When the cells mutate at that stage of their development and turn into diffuse large B-cell lymphoma, the cure rate for patients with large cell lymphomas coming from that stage of immune cell development tends to be a little higher with standard treatments. When the lymphoma cells arise from an immune cell that has passed beyond that point in the maturation process to what is referred to as an activated B-cell, then the cure rates with standard treatment historically have been a little lower.

And so, you can look at markers on the lymphoma cells, or the activation of different genes in the lymphoma cells, to try to determine whether they came from an immune cell that was in one or the other of those points in its maturation process. And we know that that correlates with outcomes. So, that’s one of the main breakdowns that have become possible in understanding sort of what’s going on under the hood in diffuse large B-cell lymphoma and why do we see different outcomes in different patients.

Katherine:

Right.

Dr. Dean:

The other major change comes from understanding that for cases of large B-cell lymphoma there are common chromosomal changes that result in turning on specific genes. And if some of those genes are present in the right combination, that can create a much more rapidly growing and more chemotherapy-resistant form of large B-cell lymphoma. The two genes that are most commonly involved in that kind of a change are something called BCL-2 which, when it’s turned on abnormally, helps protect the lymphoma cells from being killed or being sort of triggered into dying by chemotherapy medicine.

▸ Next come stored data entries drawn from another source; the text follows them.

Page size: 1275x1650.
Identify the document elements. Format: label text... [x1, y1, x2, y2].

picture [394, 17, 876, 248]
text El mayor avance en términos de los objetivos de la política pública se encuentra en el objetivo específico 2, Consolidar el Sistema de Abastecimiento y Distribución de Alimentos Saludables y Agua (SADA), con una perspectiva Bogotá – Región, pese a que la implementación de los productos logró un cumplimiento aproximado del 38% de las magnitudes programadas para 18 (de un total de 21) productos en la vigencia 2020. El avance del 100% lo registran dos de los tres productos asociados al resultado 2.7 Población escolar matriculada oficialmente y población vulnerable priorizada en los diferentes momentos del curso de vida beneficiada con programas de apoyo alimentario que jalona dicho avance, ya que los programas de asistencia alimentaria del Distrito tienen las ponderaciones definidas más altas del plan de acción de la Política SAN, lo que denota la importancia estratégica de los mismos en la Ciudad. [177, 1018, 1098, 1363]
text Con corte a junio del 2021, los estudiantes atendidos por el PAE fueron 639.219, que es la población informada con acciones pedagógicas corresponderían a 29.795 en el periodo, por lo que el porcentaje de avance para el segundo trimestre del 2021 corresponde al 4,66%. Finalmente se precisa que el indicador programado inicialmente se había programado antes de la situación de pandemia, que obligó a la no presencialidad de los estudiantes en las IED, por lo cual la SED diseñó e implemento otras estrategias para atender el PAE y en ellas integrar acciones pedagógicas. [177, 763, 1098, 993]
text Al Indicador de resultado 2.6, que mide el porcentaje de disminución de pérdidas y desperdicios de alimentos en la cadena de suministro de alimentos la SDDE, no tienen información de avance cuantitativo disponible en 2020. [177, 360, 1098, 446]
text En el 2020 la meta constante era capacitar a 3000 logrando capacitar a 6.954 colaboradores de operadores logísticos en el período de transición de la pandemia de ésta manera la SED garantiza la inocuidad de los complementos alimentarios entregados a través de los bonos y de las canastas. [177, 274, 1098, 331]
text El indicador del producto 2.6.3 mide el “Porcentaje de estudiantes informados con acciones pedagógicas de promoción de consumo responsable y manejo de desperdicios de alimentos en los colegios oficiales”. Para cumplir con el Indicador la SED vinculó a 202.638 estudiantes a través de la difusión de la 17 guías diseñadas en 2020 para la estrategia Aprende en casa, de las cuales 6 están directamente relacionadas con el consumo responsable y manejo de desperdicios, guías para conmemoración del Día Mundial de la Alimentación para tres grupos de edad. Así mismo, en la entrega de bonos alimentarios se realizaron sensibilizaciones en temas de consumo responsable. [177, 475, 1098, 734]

And another gene that’s called MYC, or M-Y-C is how that’s spelled, and what that gene does is it tends to cause the cells to proliferate more rapidly.

It turns on other pro-survival figures and controls a pretty broad range of different programs that drive the cells to grow more quickly. So, when you’ve got both of those changes at the same time that’s sometimes referred to as a “double-hit lymphoma.” And large cell lymphomas with that double-hit kind of chromosome change have been shown in studies to have a significantly lower cure rate with our most commonly used standard treatment for this form of lymphoma, what we call R-CHOP.

So, being able to recognize those changes in cases of large B-cell lymphoma is important nowadays, both in terms of being able to share prognostic information with patients, to be able to tell them what we think the likelihood of not just getting into remission but eventually being cured will be. And also, for some situations, considering whether a treatment other than the standard R-CHOP regimen might be a better option.